**WORK REQUEST**
In the listing below, substitute "data series" for each "series" and write the lines out again with nothing else changed. Omit the pictures.

::: RECORDS SHOWN :::

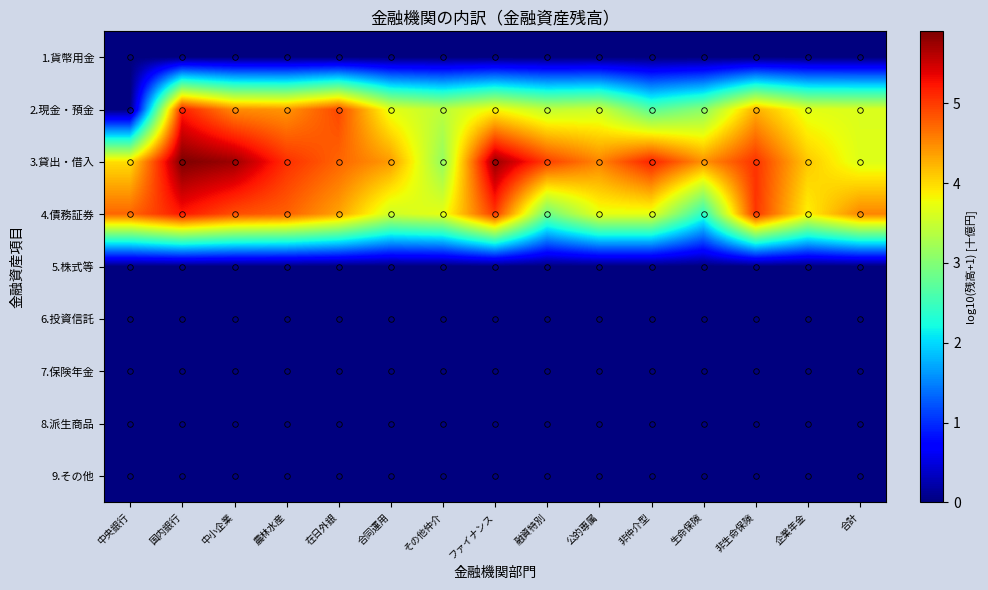

At how many categories does at least one series exceed 3?

15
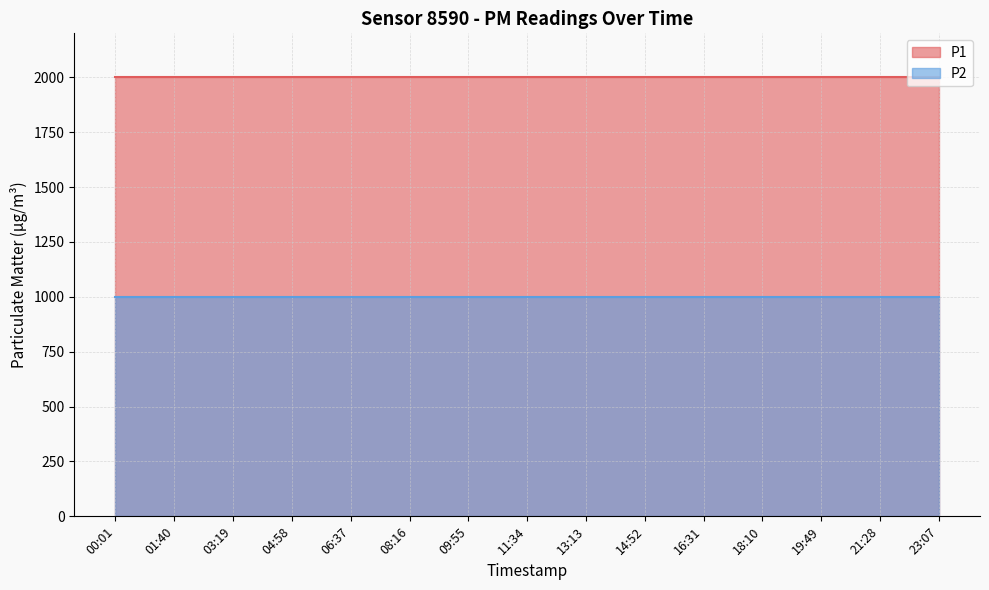

True or false: P2 and P1 cross at least once.

False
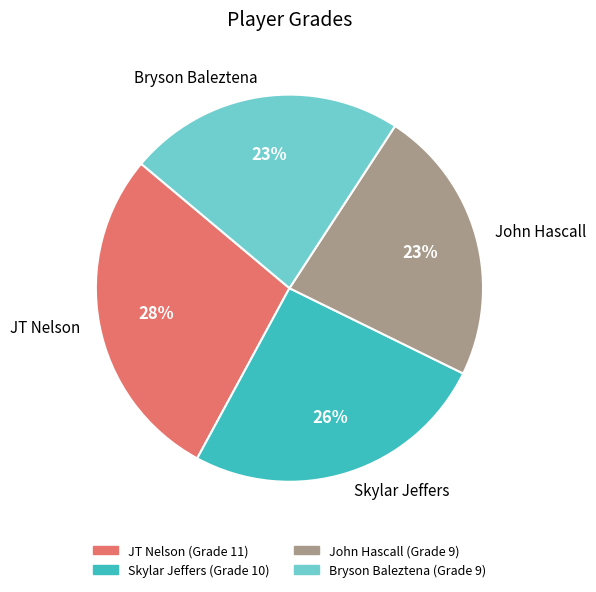

To the nearest percent, what portion does Skylar Jeffers represent?

26%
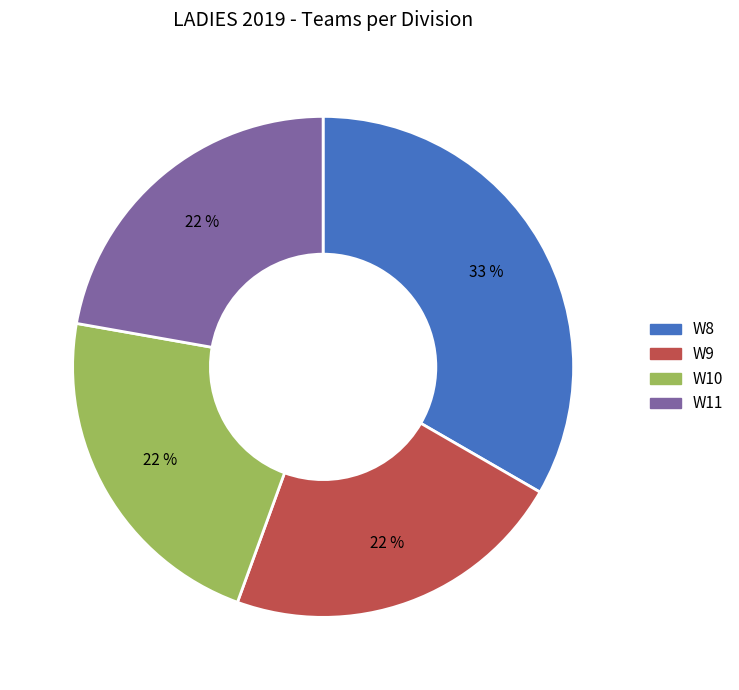

Which category has the biggest portion of the pie?

W8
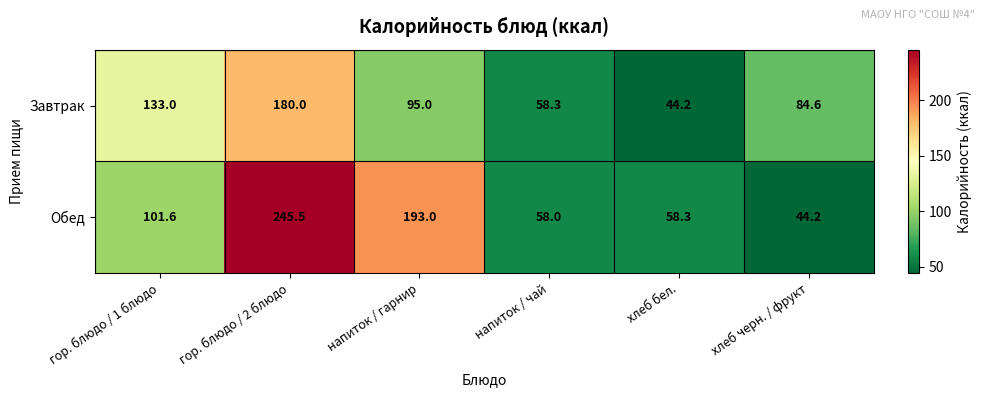

At напиток / чай, list the series in order from largest to smallest.

Завтрак, Обед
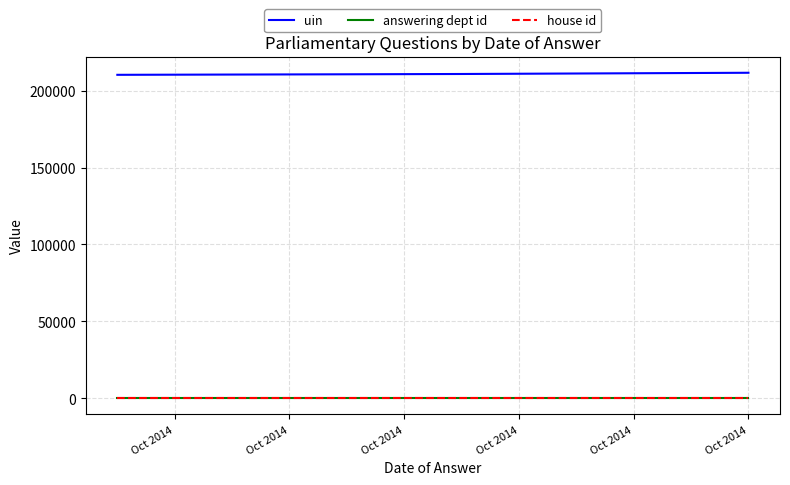

True or false: uin and answering dept id intersect in this chart.

False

:::

**ANSWER TO THIS EXERCISE**
At how many categories does at least one data series exceed 3?

15

True or false: P2 and P1 cross at least once.

False

To the nearest percent, what portion does Skylar Jeffers represent?

26%

Which category has the biggest portion of the pie?

W8

At напиток / чай, list the data series in order from largest to smallest.

Завтрак, Обед

True or false: uin and answering dept id intersect in this chart.

False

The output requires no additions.